A more radical and less successful attempt at creating a holy community was Bronson Alcott's Fruitlands. This utopian experiment was to be, even more so than Brook Farm, a withdrawal from a world of commerce into one of pure spirituality. "The entrance to paradise," Alcott wrote, "is still through the strait and narrow gate of self-denial ... Eden's avenue is yet guarded by the fiery-sworded cherubim, and humility and charity are the credentials for admission."76 In conceiving of the project, Alcott had already arrived at the conclusion that private property of any sort was the root of evil in modern society.
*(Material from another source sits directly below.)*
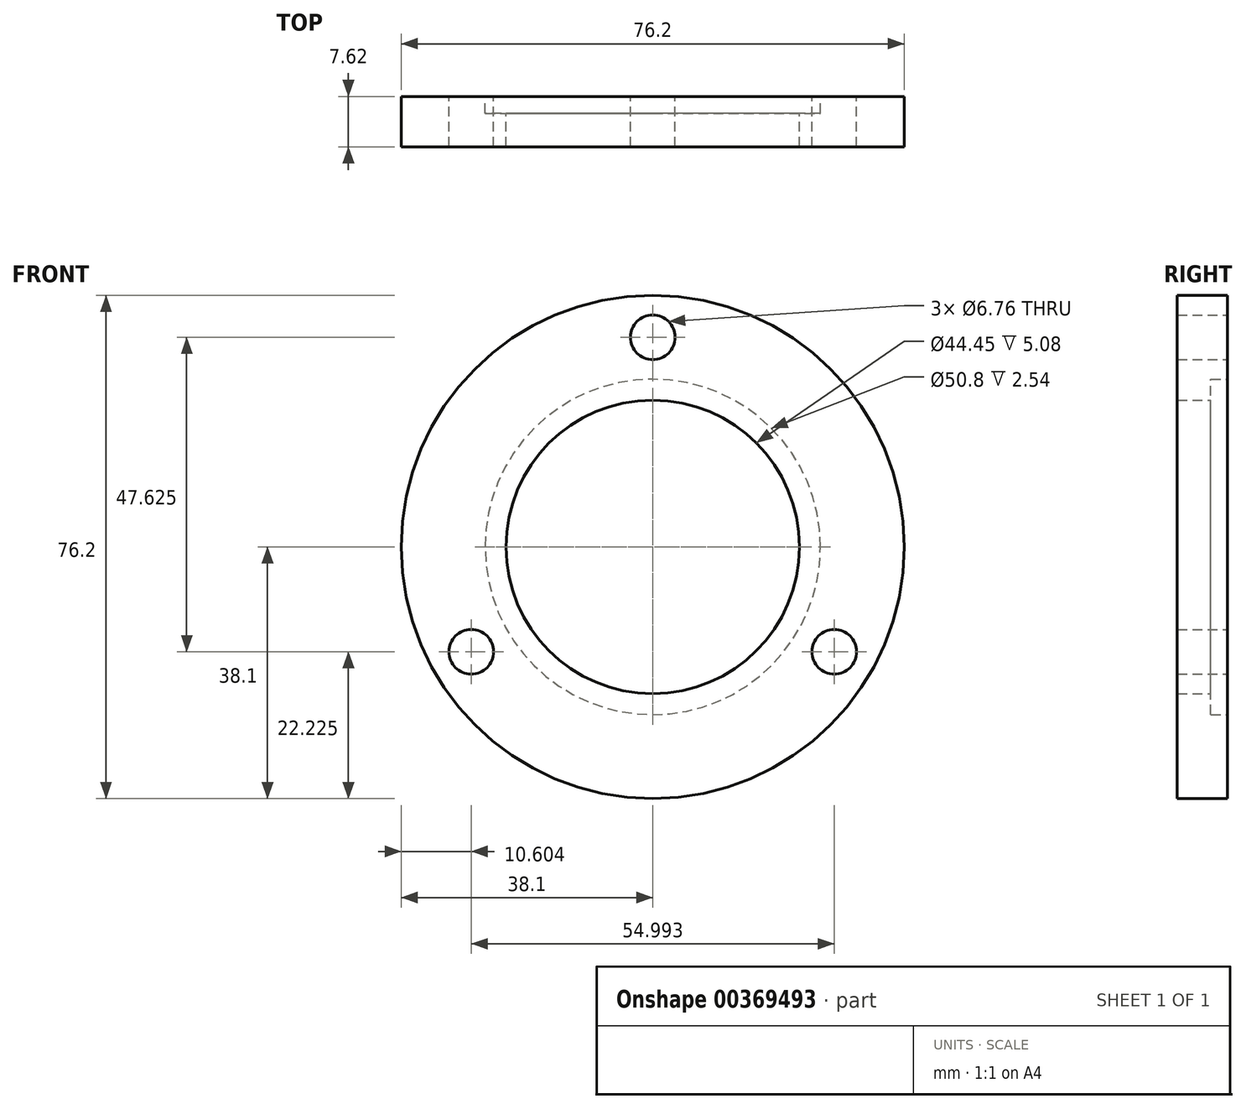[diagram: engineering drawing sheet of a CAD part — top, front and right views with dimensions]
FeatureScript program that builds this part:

As he wrote in the Dial in 1841, "to property man has no moral claim whatsoever; use, not ownership of the planet and parts thereof, constitutes his sole inheritance..."77 The practical result of this absolutist position was an effort at Fruitlands to eliminate as far as possible any conventional economic activity in favor of strict asceticism and a subsistence livelihood. As with Brook Farm, however, Fruitlands could not long withstand the march of history. It was simply too small and economically weak a community to slow or alter significantly the accelerating industrialization, expansion and modernization of American society. Instead, the significance of both lay in their representative quality -- representative of the efforts of many other people to create a new kind of community that would not reject their culture but serve as an example to that culture.

The Evangelicals, on the other hand, by sheer virtue of their numbers, operated as a socially cohesive force in many areas of the country by bringing people together in orderly communities. The two fundamental units of community were the family and the church, both of which were supposedly to provide an environment conducive to the spiritual growth of the individual. The proliferation of Baptist, Methodist and Presbyterian churches in particular, from the far Southwest to the upper reaches of New England is testimony to the success of the Evangelicals in providing the focal points and social structures around which viable communities could form. Where the Transcendentalists experimented with fairly small-scale and theoretically-based experiments in righteous living, the Evangelicals were engaged in organizing hundreds of thousands of Americans under the common banner of Protestantism. Still, not every Evangelical Protestant would have considered those of another denomination to have found the one truly holy community; this sectarianism is what gave the Protestant Christianizing of the United States its peculiarly diverse character. Nonetheless, in terms of the adhesive nature of Evangelicalism in promoting communal existence among disperse groups of individuals, no other religious movement had such a wide-ranging and long-lasting impact on American society.